4. Il est encore une remarque à faire au sujet du cerf. On dit que les cerfs, et quelques-uns affirment l’avoir vu, car on n’oserait rien écrire de semblable si on ne l’avait vu ; on dit donc que des cerfs marchant en troupes, ou cherchant à la nage d’autres contrées, appuient l’un sur l’autre le poids de leurs têtes ; sorte que l’un ouvre la marche, que ceux qui suivent reposent leurs têtes sur lui ; et de même ceux qui suivent sur ceux qui les devancent, et, ainsi jusqu’au dernier ; que le dernier, fatigué au premier rang du poids de sa tête, revient derrière, afin de laisser au suivant le fardeau qu’il portait, et de se rendre de sa fatigue, en donnant sa tête à porter, comme le faisaient les autres. C’est ainsi que tour à tour, portant ce qu’ils ont de trop lourd, ils achèvent le voyage sans se quitter. N’est-ce point au cerf que l’Apôtre fait allusion quand il dit : « Portez mutuellement vos fardeaux, et vous accomplirez la loi du Christ ? »[1]

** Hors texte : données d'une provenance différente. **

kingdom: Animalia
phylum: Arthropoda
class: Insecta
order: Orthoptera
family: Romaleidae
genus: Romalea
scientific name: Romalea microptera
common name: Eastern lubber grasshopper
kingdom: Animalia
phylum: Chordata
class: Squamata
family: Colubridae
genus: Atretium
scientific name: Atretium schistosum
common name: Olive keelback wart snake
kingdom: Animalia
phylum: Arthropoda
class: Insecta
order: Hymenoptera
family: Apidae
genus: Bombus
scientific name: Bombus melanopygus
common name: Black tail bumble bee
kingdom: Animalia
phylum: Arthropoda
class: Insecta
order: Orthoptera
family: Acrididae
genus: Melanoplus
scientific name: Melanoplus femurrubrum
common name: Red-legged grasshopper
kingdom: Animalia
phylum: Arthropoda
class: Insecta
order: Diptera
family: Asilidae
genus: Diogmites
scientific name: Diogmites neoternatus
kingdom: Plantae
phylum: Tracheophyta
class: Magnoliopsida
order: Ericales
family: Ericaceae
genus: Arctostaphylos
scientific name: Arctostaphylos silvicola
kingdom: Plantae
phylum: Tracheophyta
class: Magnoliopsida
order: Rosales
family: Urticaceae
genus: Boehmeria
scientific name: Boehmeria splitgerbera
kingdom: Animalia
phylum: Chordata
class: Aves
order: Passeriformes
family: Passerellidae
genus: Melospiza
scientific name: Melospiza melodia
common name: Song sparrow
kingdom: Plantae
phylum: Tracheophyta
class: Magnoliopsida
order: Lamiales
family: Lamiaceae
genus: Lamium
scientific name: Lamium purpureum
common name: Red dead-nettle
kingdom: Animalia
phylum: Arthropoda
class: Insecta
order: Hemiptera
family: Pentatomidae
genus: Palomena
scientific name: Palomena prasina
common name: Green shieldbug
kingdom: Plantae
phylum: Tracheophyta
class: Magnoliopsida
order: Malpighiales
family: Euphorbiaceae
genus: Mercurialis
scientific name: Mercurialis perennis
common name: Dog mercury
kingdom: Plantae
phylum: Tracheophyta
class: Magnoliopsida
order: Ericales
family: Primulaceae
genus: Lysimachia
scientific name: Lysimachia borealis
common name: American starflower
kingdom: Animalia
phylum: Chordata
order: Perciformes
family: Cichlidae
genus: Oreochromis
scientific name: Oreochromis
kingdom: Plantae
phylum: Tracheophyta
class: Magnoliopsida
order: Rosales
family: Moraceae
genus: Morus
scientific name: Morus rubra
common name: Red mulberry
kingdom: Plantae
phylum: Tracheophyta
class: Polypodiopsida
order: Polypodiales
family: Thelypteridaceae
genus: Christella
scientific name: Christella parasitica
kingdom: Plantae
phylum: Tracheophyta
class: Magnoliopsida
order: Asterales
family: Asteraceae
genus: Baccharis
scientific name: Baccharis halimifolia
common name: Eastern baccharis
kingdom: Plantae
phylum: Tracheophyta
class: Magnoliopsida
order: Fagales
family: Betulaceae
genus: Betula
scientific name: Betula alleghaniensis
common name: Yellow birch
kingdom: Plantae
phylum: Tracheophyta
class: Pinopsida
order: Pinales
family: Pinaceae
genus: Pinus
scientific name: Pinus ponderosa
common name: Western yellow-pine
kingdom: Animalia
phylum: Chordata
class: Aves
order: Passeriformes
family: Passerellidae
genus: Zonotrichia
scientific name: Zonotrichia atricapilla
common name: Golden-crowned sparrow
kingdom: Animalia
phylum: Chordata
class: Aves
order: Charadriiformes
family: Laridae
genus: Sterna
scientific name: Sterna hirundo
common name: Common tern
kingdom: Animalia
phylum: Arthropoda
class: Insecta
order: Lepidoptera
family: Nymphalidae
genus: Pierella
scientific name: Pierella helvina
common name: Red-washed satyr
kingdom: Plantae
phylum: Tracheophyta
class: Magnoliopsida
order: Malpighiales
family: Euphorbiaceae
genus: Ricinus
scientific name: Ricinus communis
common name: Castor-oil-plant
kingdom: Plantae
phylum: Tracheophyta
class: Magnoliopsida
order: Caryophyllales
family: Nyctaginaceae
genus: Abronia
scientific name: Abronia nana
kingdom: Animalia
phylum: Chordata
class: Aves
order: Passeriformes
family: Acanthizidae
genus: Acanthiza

5. Un tel cerf, affermi dans la foi, qui voit ne point ce qu’il croit, qui désire comprendre ce qu’il aime, souffre des contradictions de qui ne sont point des cerfs, qui ont l’intelligence obscurcie, qui sont plongés dans les ténèbres intérieures et aveuglés par de coupables convoitises. Ils vont même jusqu’à dire insolemment à l’homme de foi qui ne peut montrer ce qu’il croit : « Où est donc ton Dieu ? »[2] Écoutons ce qu’a opposé à ces paroles ce cerf qu’il nous faut imiter, si le nous pouvons. D’abord il exprime l’ardeur de sa soif : « Comme le cerf », dit-il, « brame après l’eau de fontaine, ainsi mon âme soupire après vous, ô mon Dieu ». Mais est-ce pour s’y baigner que le cerf brame après les eaux ? Car jusque-là nous ne savons si c’est pour y boire ou s’y baigner. Écoute ce qui suit et ne questionne plus : « Mon âme a soif de vous, qui êtes le Dieu vivant ». Cette parole : « Comme le cerf brame après l’eau des fontaines, ainsi, mon âme soupire après vous, ô mon Dieu »[3], je la répète ici : « Mon âme a soif de vous, ô Dieu, source de vie ». Quelle est la cause de sa soif ? « Quand apparaîtrai-je devant la face de Dieu ? » Arriver, apparaître : voilà ce qui attise ma soif. J’ai soif dans mon pèlerinage, soif dans ma course : je serai désaltéré à mon arrivée. Mais, « quand arriverai-je ? » Ce qui est court aux yeux de Dieu, est bien long pour mes désirs. « Quand apparaîtrai-je devant la face de Dieu ? » C’est ce même désir qui lui fait pousser ailleurs cette exclamation : « Je n’ai fait au Seigneur qu’une seule demande, c’est d’habiter tous les jours de ma vie dans la maison du Seigneur ». Pourquoi ? « Afin », dit-il, « de contempler la beauté du « Seigneur »[4]. – « Quand viendrai-je et apparaîtrai-je devant la face de Dieu ? »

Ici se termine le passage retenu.